Where Myth Meets Reality
History is ever-present on the island of Ireland but there’s one place where myth and reality come together.
It is considered one of Ireland’s most important archaeological sites, with evidence of life going back 2,000 years.
A guided tour reveals the story and the mythology surrounding this interesting place while living history characters invite you to experience life as a Celt and discover how they survived and thrived.
You’ll also learn the stories of Ireland’s most revered mythological heroes, including the mighty Cu Chulainn.
Northern Ireland’s Literary Great, Seamus Heaney
The Seamus Heaney Homeplace is a must-see on your journey through Northern Ireland.

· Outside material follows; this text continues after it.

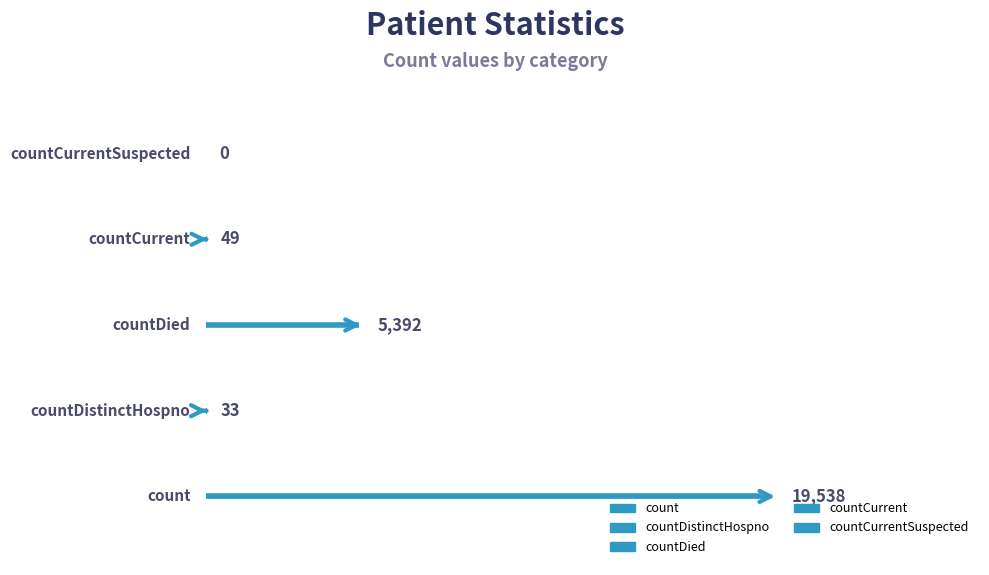

Are the bars grouped side by side (vs. stacked)?

Yes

The museum, located in Heaney’s hometown of Bellaghy, charts the poet's life and his works.
Two Great Cities: Derry and Belfast
The stories of Derry (Londonderry) and Belfast are different in many ways, but both speak to the resilient spirit of the citizens of both great cities.
Derry’s 17th-century walls are unique since they enclose the only remaining completely walled city in Ireland.

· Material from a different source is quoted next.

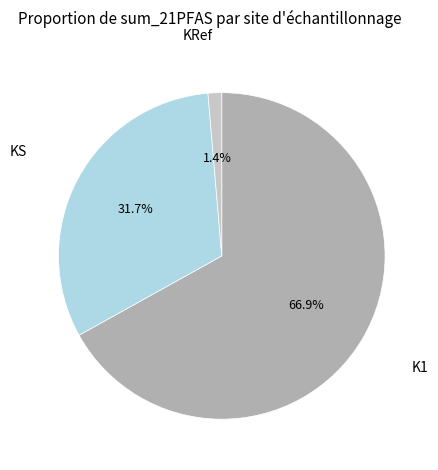

Does any single category account for the majority?

Yes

Take a tour of the walls and learn about the city’s history and how the walls were constructed.
While you’re there, you can even take a self-guided “Derry Girls” tour and see the locations where the popular series was made.
Belfast’s claim to fame as Ulster’s industrial powerhouse in the late 19th century was no accident.
The city led the world in ropemaking and the production of linen and tobacco. Its shipbuilding industry was also thriving, with a workforce of around 15,000.
All of these factors were pivotal in Belfast becoming the site for the building of the infamous Titanic.
At Titanic Belfast the city’s — and indeed Ulster’s — most popular tourism attraction, you’ll learn about the evolution of Belfast as well as that of the ill-fated ocean liner itself.
Another treasure trove of history can be found at the Ulster Museum where there are plenty of ancient and modern history exhibitions that tell the story of how this part of Ireland evolved over the centuries.
Fermanagh’s Lake Country
Take a boat ride on Fermanagh’s beautiful lakes and you’ll soon find yourself on one of its intriguing islands.
Devenish Island is the site of a sixth-century monastic settlement that contains one of the finest examples of a 12th-century round tower on the island of Ireland.
Within the monastic walls, you’ll find the oratory of Saint Molaise, who established the monastery.
The Devenish monastery became a center of scholarship and learning that was raided by the Vikings in 837 and burned centuries later in 1157.
High Energy Attractions
If high-entry activities interest you, Northern Ireland has plenty to offer.
Some of them include Todd’s Leap, where blindfold driving, ziplining, paintballing, clay pigeon shooting, archery, and more are available.
Experienced mountain bike enthusiasts should check out the bike trails in Davagh Forest near Cookstown, while high-octane rides and leisurely cycles are both available at the beautiful Blessingbourne Country Estate near Fivemiletown.
All of the attractions above are located in Co. Tyrone.